Verilen görev:
Atatürk'ün Gençliğe Hitabesi'ni okumak üzerine aşağıdaki yazıyı lütfen son cümlesinden sonrasını yazarak devam ettirin.

Çıkarılan metin:
Mlliyet Milliyet Blog Milliyet Blog
 
Facebook Connect
Blog Kategorileri
 

05 Şubat '12

 
Kategori
Güncel
 

Atatürkün "Gençliğe Hitabesini" okumak bir şereftir...

Atatürkün "Gençliğe Hitabesini" okumak bir şereftir...
 

Atatürk’ün Gençliğe Hitabe’sini tekrar, tane tane okudum…

Her zamanki gibi güzel duygular hissettim…

Üniversite hocalığım süresince, yetiştirmiş olduğum, on sekiz bin adet öğretmen adayımdan, Okuma –Yazma  Öğretimi  Yöntemleri  Derslerimin ilk günlerinde, Atatürk’ün Gençliğe Hitabesi’nin her bir cümlesinin, ayrı ayrı ve örneklerle yorumlanmasını isterdim…

Eğitim Fakültesi öğrencilerim ve ben bu çalışmadan büyük bir zevk alırdık… Verilen bu ödevi canla başla hazırlayan öğrencilerimin kompozisyonlarına, seminer notlarına; görsel belgelerine bakarak Milli Direniş İsimli tiyatro oyunumu yazmıştım.

Bu eser,  okullarımızda halen başarıyla sergilenir.

Yaratıcı drama derslerimizde, yaptığımız bu türlü ‘’ezber bozan çalışmalar, ‘’dilimizi, kültürümüzü, edebiyatımızı, tarihimizi derinlemesine algılayıp yeni nesillere de bu yöntemle aktarılmasında örnek ve önder etkinlikler olmuştur.

Öğrencilerin, yaparak, yaşayarak, uygulayıp, araştırarak yaptıkları her etkinlik, zihinlerde kalıcı izler bırakır.

Övülerek, takdir edilerek sergilenen bir ödev, öğrenci yaşadığı sürece, belleğinde hiç unutamayacağı olumlu anıları anımsatır.

* * * * * *

Hitâbe ne için yazılmıştır ?..

Atatürk Hitabe’sinde, gelecekte olabilecek her türlü tehlikeye karşı gençliği uyarmaktadır…

Büyük bir empati dahisi  de olan Gazi, her bir satırında yaşadıklarını, gözlemlerini ustaca aktarmıştır.

Veri bölümü:
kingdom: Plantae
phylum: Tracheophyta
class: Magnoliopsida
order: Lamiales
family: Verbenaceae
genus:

Görev yanıtı:
Hazır mirasa konan bir neslin, bu cennet vatanı korumak ve kollamak zorunda olduğunu aktarmıştır.

Atatürk,cesur, gözüpek bir askerdi... Dünyanın takdir ettiği ve örnek aldığı devrimci bir devlet adamıydı... 

O'nun tek korkusu: fakr-u zaruret içinde harap ve bitap düşmüş olan bir halkı ayağa kaldırıp şahlandırdıktan sonra ,bayrağı teslim ettiği yeni neslin yeniden harap ve bitap düşecek olmasıydı...

Gazi 'nin uyarılarında ve korkularında,ne kadar haklı olduğu, son yıllardaki yaşadığımız olaylarda kendini göstermektedir.

* Fırsat bulurlarsa eğer,bu ülkenin tersaneleri işgal edilmek istenmektedir… Doğru mu?..

* Sınırlarımızı korumada zaman zaman tehlike var mıdır?..Yaşadıklarımızı unutmayalım!..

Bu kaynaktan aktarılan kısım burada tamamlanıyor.